• _Alıntılanan metin_
──────────────────────────────
T.C.

UYUŞMAZLIK MAHKEMESİ

 

ESAS   NO   : 2018 / 590

KARAR NO : 2018 / 657

KARAR TR  : 22.10.2018

ÖZET : Davalı PTT'nin tebligat işlemlerini usulüne aykırı yaptığından bahisle uğranıldığı ileri sürülen maddi zararın tazmini istemiyle açılan davanın, ADLİ YARGI YERİNDE çözümlenmesi gerektiği hk.

                       

 

              KARA R

                       

 

          Davacı                           : L. İ.

          Vekili                             : Av. B. A.  Av. T. Ş. Ö.

          Davalı                           : PTT Genel Müdürlüğü

          Vekili                             : Av. Ö. U. Av. K. K.

 

          O L A Y                        : Davacı vekili dava dilekçesinde özetle; davacı aleyhine F.-.. otomotiv Metal İnşaat Tekstil Turizm San. Tic. Ltd. Şti. tarafından Bursa 16. İcra Müdürlüğü'nün E:2017/9442 sayılı dosyasıyla ilamsız icra takibi başlatıldığı, buna ilişkin tebligatın işyerinde hiç çalışmamış olan ve evrakı alma konusunda yetkisi olmayan A. A.'a tebliğ edildiğinin bildirildiği, bu nedenle haberdar olunmayan takibin kesinleşerek cebri icra yoluyla 44.032,51-TL'nin ödendiğinden bahisle davalı idarenin hizmet kusuru sebebiyle oluşan 44.032,51-TL'nin tazmini talebiyle idari yargı yerinde dava açmıştır.

          Davalı vekili süresi içinde verdiği savunma dilekçesinde; dava konusu işlemin idari tasarruf olmayıp, özel hukuku ilgilendiren bir işlem olduğundan davanın adli yargı yerinde görülmesi gerektiği görüşüyle davanın görev yönünden reddi gerektiğini savunmuştur.
──────────────────────────────
• _Kaynak veriler_
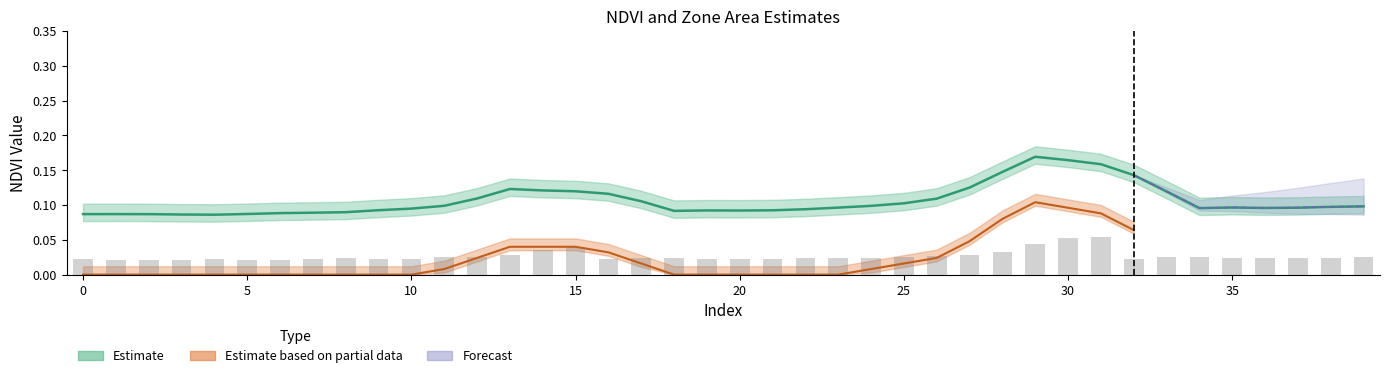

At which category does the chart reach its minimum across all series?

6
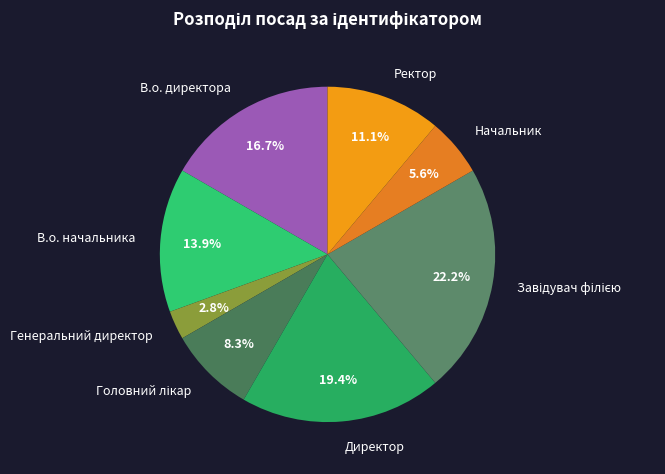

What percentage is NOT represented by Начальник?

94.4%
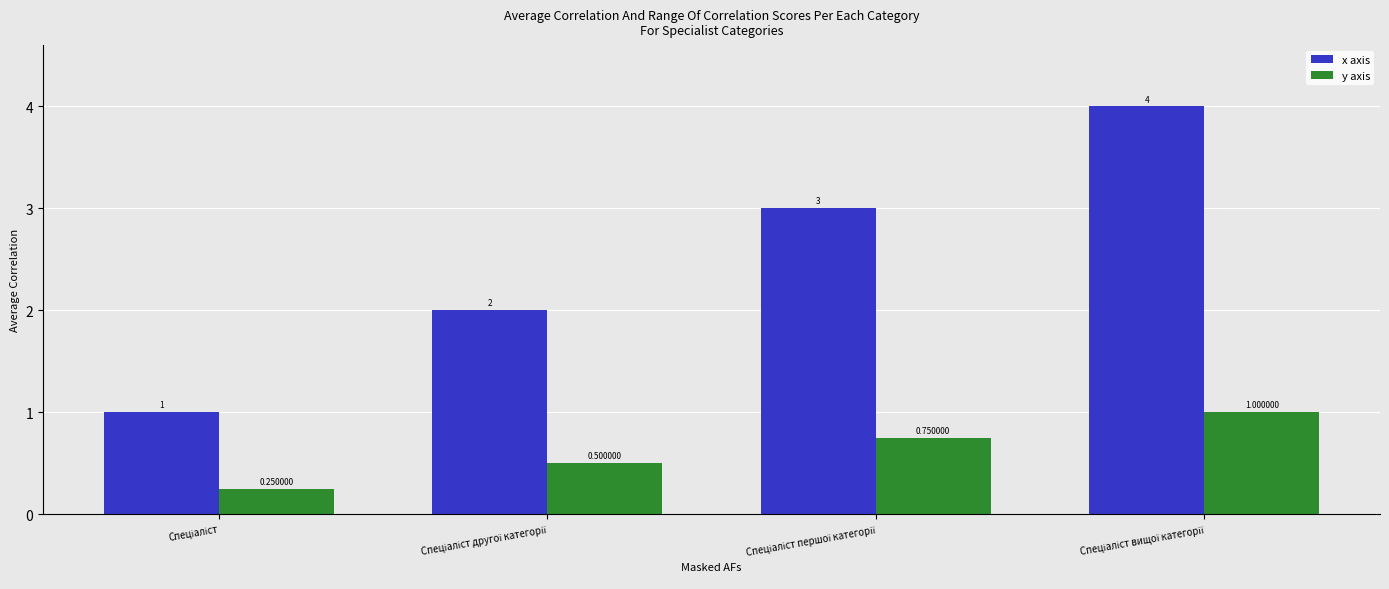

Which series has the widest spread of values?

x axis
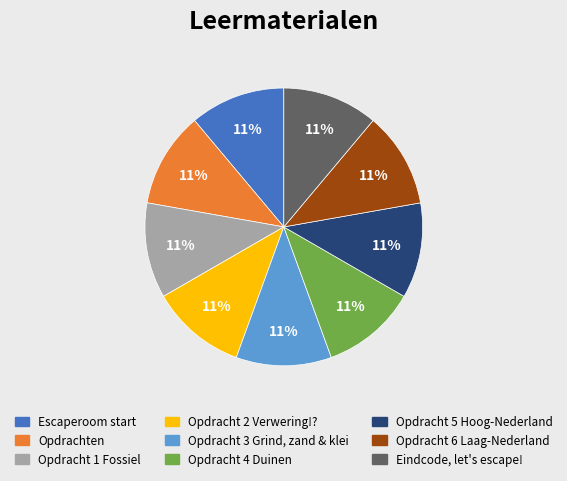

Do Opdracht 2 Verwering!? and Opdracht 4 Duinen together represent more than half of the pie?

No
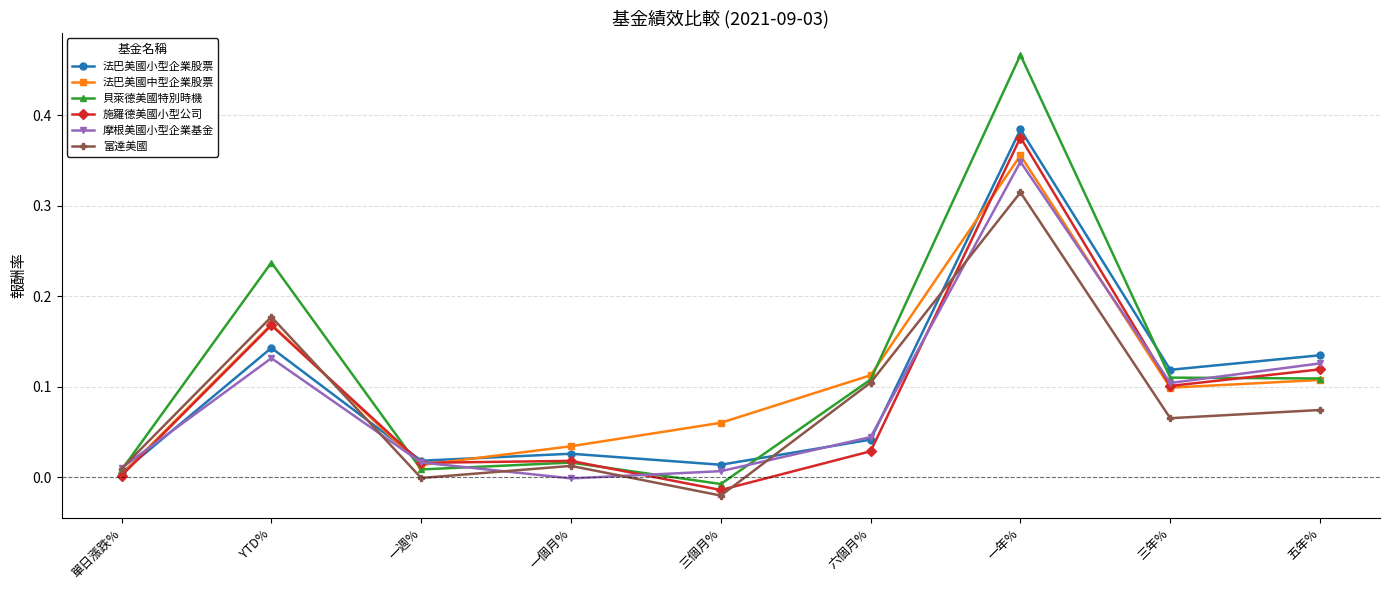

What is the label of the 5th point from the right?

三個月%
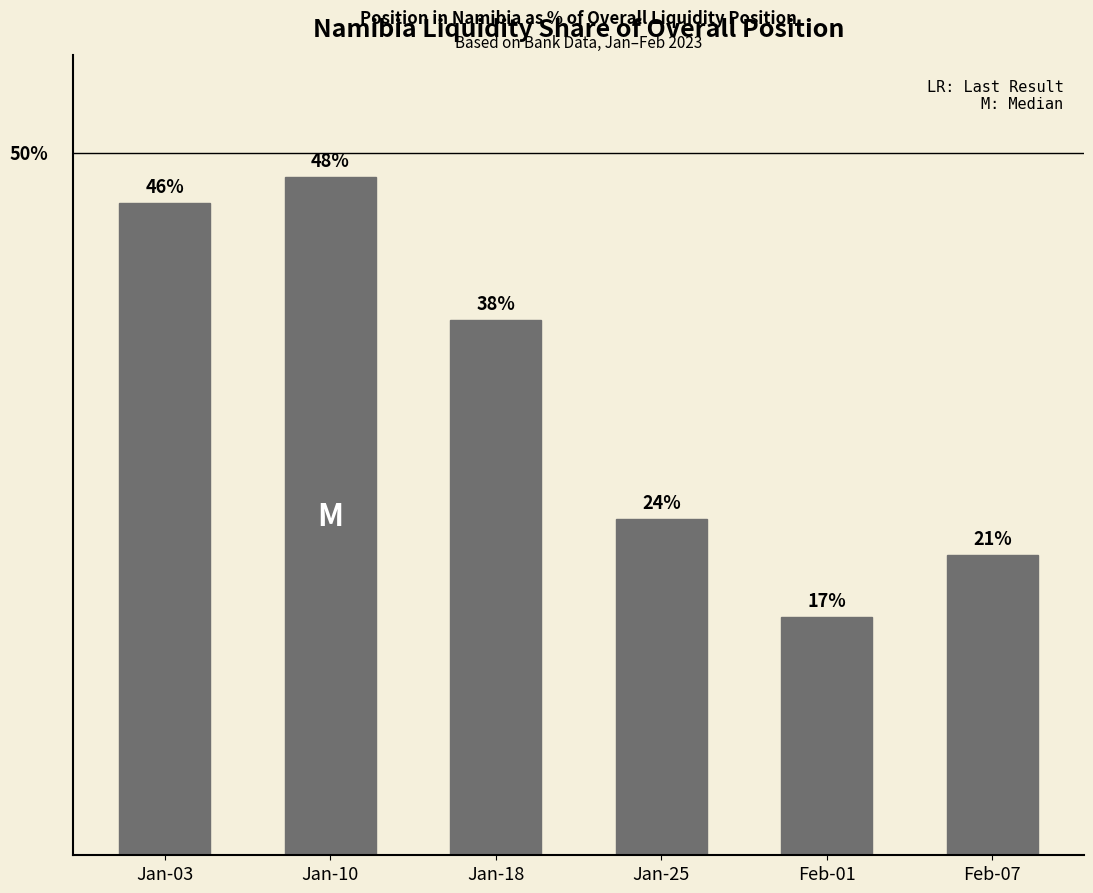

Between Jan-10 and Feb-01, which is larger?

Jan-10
──────────────────────────────
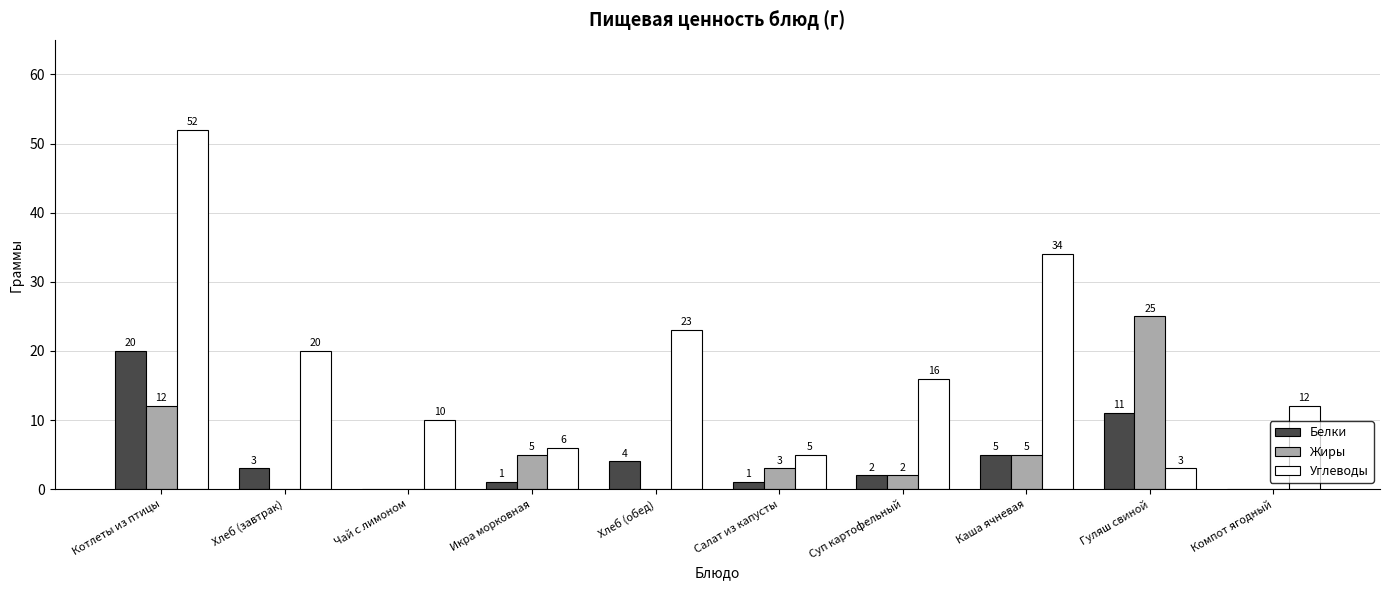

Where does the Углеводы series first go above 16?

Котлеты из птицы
──────────────────────────────
• _Görev listesi_
A. Kayıtlarda "At which category" ifadesinin geçtiği satırdan başlayıp "Between Jan-10 and Feb-01, which is larger?" ifadesinin geçtiği satırda durarak, iki uç satır da dahil olmak üzere satırları aynen yazın. Resimleri yanıta almayın.
B. Uyuşmazlık Mahkemesi kararının devamını, kesildiği yerden itibaren yazın.
Uyuşmazlık Mahkemesi kararı ile kayıtlar arasında hiçbir bağlantı yoktur.

• _Beklenen yanıtlar_
A.
At which category does the chart reach its minimum across all series?

6

What percentage is NOT represented by Начальник?

94.4%

Which series has the widest spread of values?

x axis

Do Opdracht 2 Verwering!? and Opdracht 4 Duinen together represent more than half of the pie?

No

What is the label of the 5th point from the right?

三個月%

Between Jan-10 and Feb-01, which is larger?

B.
          BURSA 3. İDARE MAHKEMESİ : 30.05.2018 gün ve E:2018/451 sayılı kararında; “…Dosyanın incelenmesinden, dava, davacı aleyhine F.-.. otomotiv Metal İnşaat Tekstil Turizm San. Tic. Ltd. Şti. tarafından Bursa 16. İcra Müdürlüğü'nün E:2017/9442 sayılı dosyasıyla ilamsız icra takibi başlatıldığı, bila iade olan tebligatın akıbetinin icra dosyasına hukuka aykırı bir şekilde doğru bilgi verilmediği, işyerinde hiç çalışmamış olan ve evrakı alma konusunda yetkisi olmayan A. A.’a tebliğ edildiğinin bildirildiği, bu nedenle haberdar olunmayan takibin kesinleşerek cebri icra yoluyla 44.032,51-TL'nin ödendiğinden bahisle davalı idarenin hizmet kuşum sebebiyle oluşan 44.032,51-TL'nin tazmini talebiyle açılmıştır.

          Davalı PTT Genel Müdürlüğü’ne yöneltilen davanın, davacıya çıkarılan tebligatın, bila iade dönmesine rağmen icra dosyasına davalı idare çalışanları tarafından verilen cevabi yazı ile gösterilen adreste evrakı almaya yetkili müdür A. A.'a tebliğ edildiğinin bildirilmesi üzerine kesinleşen icra takibi dolayısıyla doğru bilgi verilmemesi sonucu davacının zarara uğraması hukuksal nedenine dayandırıldığı anlaşılmaktadır.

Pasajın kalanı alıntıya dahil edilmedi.